Suggestions of the ecology of Gladiopycnodus, similar to its presence in the literature, is lacking with the main publication on this topic being the 2018 paper by Giuseppe Marramà et al. that described the second species of the genus. They generally consider the morphology of the fish to not have any direct comparisons, but they do bring up an example of a group of fish that both have armor and an elongate rostrum.
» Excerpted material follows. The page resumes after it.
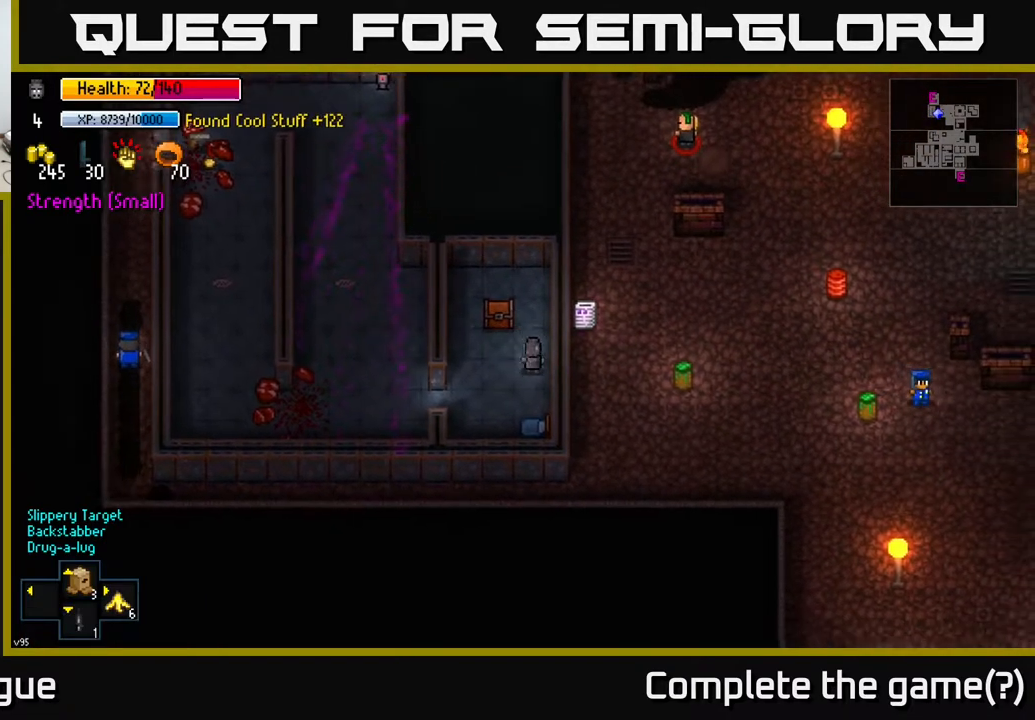
{"buttons": [], "left_stick": "center", "right_stick": "center", "events": [[183, "left_stick", "center"]]}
They suggest that Gladiopycnodus could have been similar in behavior to modern members of Centriscidae, a family containing snipefish and bellowsfish. These fish spend their time feeding on zooplankton and small benthic organisms while swimming vertically with their snouts pointed downwards. Similar to these fish and a number of other animals with spines, they suggest that they were for protection against predators. Another suggestion would come from a 2018 paper by Luigi Capasso which made comparisons between these modified scales and the modified scales used for similar purposes in members of Acanthuridae. This would be in line with a general response towards increasing marine predation referred to as the Mesozoic Marine Revolution. A later publication by John J. Cawley et al. in 2021 would mention the genus as a part of a review of pycnodont diversity, instead suggesting a more demersal ecology for the fish.

=== Paleoenvironment ===
Both species within the genus were found within the sediment of the Sannine Formation. During this time, the region where these fish would have lived would have been on the African Platform in northern Gondwana. The currently understood paleoenvironment attributed to the Haqel locality is that of a collection of small, deep basins that would have been placed between rudist patch reefs with some taxa, such as Flagellipinna, being suggested to have lived on the slopes of the basins, only to fall down to the anoxic bottom after the animal died. Though the exact reason for this is poorly understood, fish at the site are commonly found in mass mortality slabs with these potentially being restricted to certain horizons. Due to this, it has been suggested that the origin of these assemblages could have came from nutrient upwellings or algal blooms. The fauna found at the site is largely made up of small fish but a number of large fish, invertebrates, tetrapods, algae, and terrestrial plants are also found at Haqel. In contrast to this, the fauna that makes up the Hjoula locality has a larger amount of crustaceans and insects and less fish than Haqel. Though the environments would have been close to one another, some differences in the lithology have been noted suggesting a different paleoenvironment. Multiple options for the paleoenvironment have come up in the past, with some authors suggesting that Hjoula could represent a more active marine slope ecosystem that would have been surrounded by rudist and oyster reefs with other authors also suggesting that Hjoula could have been further from the shore than Haqel. The family that Gladiopycnodus belongs to along with the two other families Coccodontidae and Gebrayelichthyidae are currently understood to be endemic to this region during the time. This extreme amount of diversity has been suggested to have come from a mix of warmer temperatures and the rise of sea levels in the region.